Rows from a dataset:
— Begin —

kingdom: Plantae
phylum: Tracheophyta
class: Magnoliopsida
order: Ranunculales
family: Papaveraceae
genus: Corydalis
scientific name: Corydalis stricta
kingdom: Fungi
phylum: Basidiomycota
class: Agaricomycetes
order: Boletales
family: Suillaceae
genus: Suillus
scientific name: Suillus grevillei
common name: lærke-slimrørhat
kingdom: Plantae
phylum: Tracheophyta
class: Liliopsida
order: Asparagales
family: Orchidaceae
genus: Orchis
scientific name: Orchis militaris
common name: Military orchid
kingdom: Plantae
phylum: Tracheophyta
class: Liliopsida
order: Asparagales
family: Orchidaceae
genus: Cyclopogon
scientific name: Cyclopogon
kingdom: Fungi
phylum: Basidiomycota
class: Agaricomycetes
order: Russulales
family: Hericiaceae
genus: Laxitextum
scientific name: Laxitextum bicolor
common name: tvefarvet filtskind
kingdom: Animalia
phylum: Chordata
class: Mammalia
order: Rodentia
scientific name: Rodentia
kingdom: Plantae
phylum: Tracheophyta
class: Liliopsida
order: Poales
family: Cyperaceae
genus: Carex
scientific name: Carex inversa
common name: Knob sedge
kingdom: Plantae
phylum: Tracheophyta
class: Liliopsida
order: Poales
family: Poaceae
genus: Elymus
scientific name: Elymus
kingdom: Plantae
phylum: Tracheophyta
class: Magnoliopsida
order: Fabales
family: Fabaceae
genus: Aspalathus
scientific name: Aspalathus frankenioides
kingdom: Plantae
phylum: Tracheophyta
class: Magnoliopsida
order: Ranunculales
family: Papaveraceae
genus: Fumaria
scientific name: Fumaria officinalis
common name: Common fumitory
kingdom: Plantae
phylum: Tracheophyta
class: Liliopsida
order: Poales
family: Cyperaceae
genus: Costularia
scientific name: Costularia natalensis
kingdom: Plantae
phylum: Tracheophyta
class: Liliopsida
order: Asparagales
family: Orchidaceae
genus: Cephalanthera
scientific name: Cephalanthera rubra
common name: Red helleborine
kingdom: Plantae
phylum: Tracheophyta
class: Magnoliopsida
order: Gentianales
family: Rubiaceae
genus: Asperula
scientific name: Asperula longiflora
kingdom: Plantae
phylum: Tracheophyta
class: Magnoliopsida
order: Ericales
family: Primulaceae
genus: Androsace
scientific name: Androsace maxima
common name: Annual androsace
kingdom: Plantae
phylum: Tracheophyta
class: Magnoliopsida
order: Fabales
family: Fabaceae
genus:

— End —

Instructions to follow: Print every line of the rows above verbatim, with no changes.

Answer to this exercise:
kingdom: Plantae
phylum: Tracheophyta
class: Magnoliopsida
order: Ranunculales
family: Papaveraceae
genus: Corydalis
scientific name: Corydalis stricta
kingdom: Fungi
phylum: Basidiomycota
class: Agaricomycetes
order: Boletales
family: Suillaceae
genus: Suillus
scientific name: Suillus grevillei
common name: lærke-slimrørhat
kingdom: Plantae
phylum: Tracheophyta
class: Liliopsida
order: Asparagales
family: Orchidaceae
genus: Orchis
scientific name: Orchis militaris
common name: Military orchid
kingdom: Plantae
phylum: Tracheophyta
class: Liliopsida
order: Asparagales
family: Orchidaceae
genus: Cyclopogon
scientific name: Cyclopogon
kingdom: Fungi
phylum: Basidiomycota
class: Agaricomycetes
order: Russulales
family: Hericiaceae
genus: Laxitextum
scientific name: Laxitextum bicolor
common name: tvefarvet filtskind
kingdom: Animalia
phylum: Chordata
class: Mammalia
order: Rodentia
scientific name: Rodentia
kingdom: Plantae
phylum: Tracheophyta
class: Liliopsida
order: Poales
family: Cyperaceae
genus: Carex
scientific name: Carex inversa
common name: Knob sedge
kingdom: Plantae
phylum: Tracheophyta
class: Liliopsida
order: Poales
family: Poaceae
genus: Elymus
scientific name: Elymus
kingdom: Plantae
phylum: Tracheophyta
class: Magnoliopsida
order: Fabales
family: Fabaceae
genus: Aspalathus
scientific name: Aspalathus frankenioides
kingdom: Plantae
phylum: Tracheophyta
class: Magnoliopsida
order: Ranunculales
family: Papaveraceae
genus: Fumaria
scientific name: Fumaria officinalis
common name: Common fumitory
kingdom: Plantae
phylum: Tracheophyta
class: Liliopsida
order: Poales
family: Cyperaceae
genus: Costularia
scientific name: Costularia natalensis
kingdom: Plantae
phylum: Tracheophyta
class: Liliopsida
order: Asparagales
family: Orchidaceae
genus: Cephalanthera
scientific name: Cephalanthera rubra
common name: Red helleborine
kingdom: Plantae
phylum: Tracheophyta
class: Magnoliopsida
order: Gentianales
family: Rubiaceae
genus: Asperula
scientific name: Asperula longiflora
kingdom: Plantae
phylum: Tracheophyta
class: Magnoliopsida
order: Ericales
family: Primulaceae
genus: Androsace
scientific name: Androsace maxima
common name: Annual androsace
kingdom: Plantae
phylum: Tracheophyta
class: Magnoliopsida
order: Fabales
family: Fabaceae
genus:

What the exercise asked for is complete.